Records for the task Start Marker
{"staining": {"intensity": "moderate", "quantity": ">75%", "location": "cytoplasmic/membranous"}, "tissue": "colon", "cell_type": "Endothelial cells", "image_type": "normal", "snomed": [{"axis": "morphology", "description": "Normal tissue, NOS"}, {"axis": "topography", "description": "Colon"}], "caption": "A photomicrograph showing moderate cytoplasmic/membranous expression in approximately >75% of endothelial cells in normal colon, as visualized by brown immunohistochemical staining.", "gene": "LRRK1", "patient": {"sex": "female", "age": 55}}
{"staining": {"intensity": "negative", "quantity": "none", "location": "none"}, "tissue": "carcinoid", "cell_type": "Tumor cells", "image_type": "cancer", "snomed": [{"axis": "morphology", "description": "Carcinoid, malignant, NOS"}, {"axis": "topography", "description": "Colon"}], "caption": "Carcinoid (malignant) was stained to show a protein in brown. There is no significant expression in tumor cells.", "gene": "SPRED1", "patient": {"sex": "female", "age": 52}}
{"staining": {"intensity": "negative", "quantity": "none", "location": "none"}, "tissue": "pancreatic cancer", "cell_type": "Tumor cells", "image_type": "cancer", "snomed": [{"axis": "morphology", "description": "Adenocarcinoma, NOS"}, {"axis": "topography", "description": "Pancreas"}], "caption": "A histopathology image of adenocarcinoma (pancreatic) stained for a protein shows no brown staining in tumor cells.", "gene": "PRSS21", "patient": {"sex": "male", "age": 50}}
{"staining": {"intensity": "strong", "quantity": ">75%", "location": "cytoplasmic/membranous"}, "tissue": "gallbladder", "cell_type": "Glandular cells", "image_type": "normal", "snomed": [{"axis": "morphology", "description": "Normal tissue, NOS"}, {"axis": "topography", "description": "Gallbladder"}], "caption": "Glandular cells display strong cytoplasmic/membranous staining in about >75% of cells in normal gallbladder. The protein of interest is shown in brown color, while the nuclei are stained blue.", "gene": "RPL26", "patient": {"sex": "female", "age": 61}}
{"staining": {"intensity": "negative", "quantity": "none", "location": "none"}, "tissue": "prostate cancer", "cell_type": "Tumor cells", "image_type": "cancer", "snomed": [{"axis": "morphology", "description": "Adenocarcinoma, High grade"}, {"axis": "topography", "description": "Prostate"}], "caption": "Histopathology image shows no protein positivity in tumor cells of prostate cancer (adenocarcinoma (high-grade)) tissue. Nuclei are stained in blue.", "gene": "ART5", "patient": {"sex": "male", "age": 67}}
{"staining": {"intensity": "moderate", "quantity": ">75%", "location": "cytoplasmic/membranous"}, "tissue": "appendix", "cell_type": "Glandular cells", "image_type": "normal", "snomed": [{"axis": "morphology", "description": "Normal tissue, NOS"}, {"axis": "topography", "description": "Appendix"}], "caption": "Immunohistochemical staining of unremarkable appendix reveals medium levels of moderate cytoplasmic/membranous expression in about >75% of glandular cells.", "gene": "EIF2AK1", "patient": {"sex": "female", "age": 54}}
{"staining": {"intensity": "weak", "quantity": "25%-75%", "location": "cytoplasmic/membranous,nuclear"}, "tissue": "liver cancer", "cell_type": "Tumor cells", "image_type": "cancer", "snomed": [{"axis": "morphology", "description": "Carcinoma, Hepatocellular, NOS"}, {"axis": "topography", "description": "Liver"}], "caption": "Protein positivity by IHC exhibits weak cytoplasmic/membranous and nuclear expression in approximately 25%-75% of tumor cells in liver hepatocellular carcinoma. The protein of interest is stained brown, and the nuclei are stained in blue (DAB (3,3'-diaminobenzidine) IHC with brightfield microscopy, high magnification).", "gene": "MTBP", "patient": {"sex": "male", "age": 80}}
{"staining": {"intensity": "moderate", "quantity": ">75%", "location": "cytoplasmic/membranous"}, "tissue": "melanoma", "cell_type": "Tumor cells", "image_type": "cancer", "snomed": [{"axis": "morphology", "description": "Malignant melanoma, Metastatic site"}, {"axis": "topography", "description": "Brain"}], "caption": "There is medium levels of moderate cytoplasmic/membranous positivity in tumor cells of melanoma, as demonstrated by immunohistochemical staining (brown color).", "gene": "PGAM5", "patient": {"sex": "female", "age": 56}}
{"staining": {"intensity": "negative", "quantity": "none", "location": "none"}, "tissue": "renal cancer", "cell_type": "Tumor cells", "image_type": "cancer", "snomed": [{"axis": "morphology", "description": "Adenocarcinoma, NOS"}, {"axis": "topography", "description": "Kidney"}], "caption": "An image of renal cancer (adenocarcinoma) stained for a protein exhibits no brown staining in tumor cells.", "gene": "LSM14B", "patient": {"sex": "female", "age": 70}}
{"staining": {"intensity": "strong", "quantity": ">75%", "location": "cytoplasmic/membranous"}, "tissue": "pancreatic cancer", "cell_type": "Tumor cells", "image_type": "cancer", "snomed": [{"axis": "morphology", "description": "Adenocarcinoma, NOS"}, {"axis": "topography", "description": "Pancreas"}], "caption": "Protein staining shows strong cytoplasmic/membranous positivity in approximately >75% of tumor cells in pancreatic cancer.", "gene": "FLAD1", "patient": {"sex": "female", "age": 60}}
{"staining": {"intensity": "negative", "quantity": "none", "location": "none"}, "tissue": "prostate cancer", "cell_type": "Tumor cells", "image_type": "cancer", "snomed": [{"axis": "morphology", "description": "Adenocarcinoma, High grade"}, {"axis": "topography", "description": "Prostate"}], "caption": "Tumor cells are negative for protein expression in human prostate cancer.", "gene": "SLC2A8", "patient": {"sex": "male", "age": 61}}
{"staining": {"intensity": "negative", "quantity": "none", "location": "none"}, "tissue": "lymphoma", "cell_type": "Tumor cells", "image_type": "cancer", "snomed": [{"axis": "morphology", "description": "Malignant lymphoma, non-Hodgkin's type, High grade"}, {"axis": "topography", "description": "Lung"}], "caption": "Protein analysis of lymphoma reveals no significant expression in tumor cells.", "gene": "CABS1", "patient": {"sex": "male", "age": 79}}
Records for the task End Marker
# The task
The required result is a verbatim copy of all the entries.

# Result of the task
{"staining": {"intensity": "moderate", "quantity": ">75%", "location": "cytoplasmic/membranous"}, "tissue": "colon", "cell_type": "Endothelial cells", "image_type": "normal", "snomed": [{"axis": "morphology", "description": "Normal tissue, NOS"}, {"axis": "topography", "description": "Colon"}], "caption": "A photomicrograph showing moderate cytoplasmic/membranous expression in approximately >75% of endothelial cells in normal colon, as visualized by brown immunohistochemical staining.", "gene": "LRRK1", "patient": {"sex": "female", "age": 55}}
{"staining": {"intensity": "negative", "quantity": "none", "location": "none"}, "tissue": "carcinoid", "cell_type": "Tumor cells", "image_type": "cancer", "snomed": [{"axis": "morphology", "description": "Carcinoid, malignant, NOS"}, {"axis": "topography", "description": "Colon"}], "caption": "Carcinoid (malignant) was stained to show a protein in brown. There is no significant expression in tumor cells.", "gene": "SPRED1", "patient": {"sex": "female", "age": 52}}
{"staining": {"intensity": "negative", "quantity": "none", "location": "none"}, "tissue": "pancreatic cancer", "cell_type": "Tumor cells", "image_type": "cancer", "snomed": [{"axis": "morphology", "description": "Adenocarcinoma, NOS"}, {"axis": "topography", "description": "Pancreas"}], "caption": "A histopathology image of adenocarcinoma (pancreatic) stained for a protein shows no brown staining in tumor cells.", "gene": "PRSS21", "patient": {"sex": "male", "age": 50}}
{"staining": {"intensity": "strong", "quantity": ">75%", "location": "cytoplasmic/membranous"}, "tissue": "gallbladder", "cell_type": "Glandular cells", "image_type": "normal", "snomed": [{"axis": "morphology", "description": "Normal tissue, NOS"}, {"axis": "topography", "description": "Gallbladder"}], "caption": "Glandular cells display strong cytoplasmic/membranous staining in about >75% of cells in normal gallbladder. The protein of interest is shown in brown color, while the nuclei are stained blue.", "gene": "RPL26", "patient": {"sex": "female", "age": 61}}
{"staining": {"intensity": "negative", "quantity": "none", "location": "none"}, "tissue": "prostate cancer", "cell_type": "Tumor cells", "image_type": "cancer", "snomed": [{"axis": "morphology", "description": "Adenocarcinoma, High grade"}, {"axis": "topography", "description": "Prostate"}], "caption": "Histopathology image shows no protein positivity in tumor cells of prostate cancer (adenocarcinoma (high-grade)) tissue. Nuclei are stained in blue.", "gene": "ART5", "patient": {"sex": "male", "age": 67}}
{"staining": {"intensity": "moderate", "quantity": ">75%", "location": "cytoplasmic/membranous"}, "tissue": "appendix", "cell_type": "Glandular cells", "image_type": "normal", "snomed": [{"axis": "morphology", "description": "Normal tissue, NOS"}, {"axis": "topography", "description": "Appendix"}], "caption": "Immunohistochemical staining of unremarkable appendix reveals medium levels of moderate cytoplasmic/membranous expression in about >75% of glandular cells.", "gene": "EIF2AK1", "patient": {"sex": "female", "age": 54}}
{"staining": {"intensity": "weak", "quantity": "25%-75%", "location": "cytoplasmic/membranous,nuclear"}, "tissue": "liver cancer", "cell_type": "Tumor cells", "image_type": "cancer", "snomed": [{"axis": "morphology", "description": "Carcinoma, Hepatocellular, NOS"}, {"axis": "topography", "description": "Liver"}], "caption": "Protein positivity by IHC exhibits weak cytoplasmic/membranous and nuclear expression in approximately 25%-75% of tumor cells in liver hepatocellular carcinoma. The protein of interest is stained brown, and the nuclei are stained in blue (DAB (3,3'-diaminobenzidine) IHC with brightfield microscopy, high magnification).", "gene": "MTBP", "patient": {"sex": "male", "age": 80}}
{"staining": {"intensity": "moderate", "quantity": ">75%", "location": "cytoplasmic/membranous"}, "tissue": "melanoma", "cell_type": "Tumor cells", "image_type": "cancer", "snomed": [{"axis": "morphology", "description": "Malignant melanoma, Metastatic site"}, {"axis": "topography", "description": "Brain"}], "caption": "There is medium levels of moderate cytoplasmic/membranous positivity in tumor cells of melanoma, as demonstrated by immunohistochemical staining (brown color).", "gene": "PGAM5", "patient": {"sex": "female", "age": 56}}
{"staining": {"intensity": "negative", "quantity": "none", "location": "none"}, "tissue": "renal cancer", "cell_type": "Tumor cells", "image_type": "cancer", "snomed": [{"axis": "morphology", "description": "Adenocarcinoma, NOS"}, {"axis": "topography", "description": "Kidney"}], "caption": "An image of renal cancer (adenocarcinoma) stained for a protein exhibits no brown staining in tumor cells.", "gene": "LSM14B", "patient": {"sex": "female", "age": 70}}
{"staining": {"intensity": "strong", "quantity": ">75%", "location": "cytoplasmic/membranous"}, "tissue": "pancreatic cancer", "cell_type": "Tumor cells", "image_type": "cancer", "snomed": [{"axis": "morphology", "description": "Adenocarcinoma, NOS"}, {"axis": "topography", "description": "Pancreas"}], "caption": "Protein staining shows strong cytoplasmic/membranous positivity in approximately >75% of tumor cells in pancreatic cancer.", "gene": "FLAD1", "patient": {"sex": "female", "age": 60}}
{"staining": {"intensity": "negative", "quantity": "none", "location": "none"}, "tissue": "prostate cancer", "cell_type": "Tumor cells", "image_type": "cancer", "snomed": [{"axis": "morphology", "description": "Adenocarcinoma, High grade"}, {"axis": "topography", "description": "Prostate"}], "caption": "Tumor cells are negative for protein expression in human prostate cancer.", "gene": "SLC2A8", "patient": {"sex": "male", "age": 61}}
{"staining": {"intensity": "negative", "quantity": "none", "location": "none"}, "tissue": "lymphoma", "cell_type": "Tumor cells", "image_type": "cancer", "snomed": [{"axis": "morphology", "description": "Malignant lymphoma, non-Hodgkin's type, High grade"}, {"axis": "topography", "description": "Lung"}], "caption": "Protein analysis of lymphoma reveals no significant expression in tumor cells.", "gene": "CABS1", "patient": {"sex": "male", "age": 79}}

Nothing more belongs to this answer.